* [Document segment]
That day started off with an electric charge, and by about 2:30 p.m. the fuse had been sparked.
Her prayer on the morning of Jan. 6 asked God to “defend us from those adversaries both foreign and domestic. Outside these walls and perhaps within these chambers, who sow seeds of acrimony to divide colleagues and conspire to undermine trust in your divine authority over all things.”
As she sat watching the action of certifying ballots, she began to notice members of House leadership had slowly been pulled from the chamber one by one. Then, chaos. As rioters banged on the doors, she could see a clerk clap their hands in a prayer motion, summoning her to a sacred moment as people donned gas masks.
“I left my seat and went up to the podium and offered a prayer,” she said in an April interview. It reminded her of combat, but it felt like she was exactly where she needed to be.
“I felt God’s covering and God’s calling as to my role in that moment to be a spiritual leader,” she said.
Kibben, as she stood at the podium to lead the chamber in prayer, was continuing a duty that dates back to the earliest days of the union when the first chaplain, Rev. William Linn, was elected in 1789.
The mission remains pretty much the same: Provide pastoral counseling to the House community, schedule guest chaplains and arrange memorial services for members of the House and its staff. (The Senate has its own chaplain.)

* [Information provided]
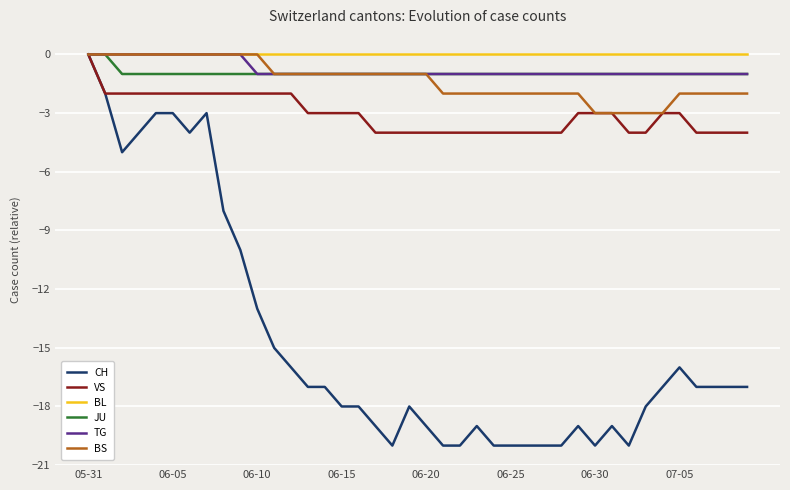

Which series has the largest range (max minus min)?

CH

* [Exercise objective] Summarize the passage above about the House chaplain on Jan. 6 in two sentences.

* [Output below] After praying that morning for defense against adversaries foreign and domestic, Kibben left her seat as rioters banged on the House chamber doors and went to the podium to offer a prayer, feeling called to be a spiritual leader in that moment. In doing so she continued a duty dating back to the election of the first chaplain in 1789, a role that still involves pastoral counseling for the House community, scheduling guest chaplains and arranging memorial services for members and staff.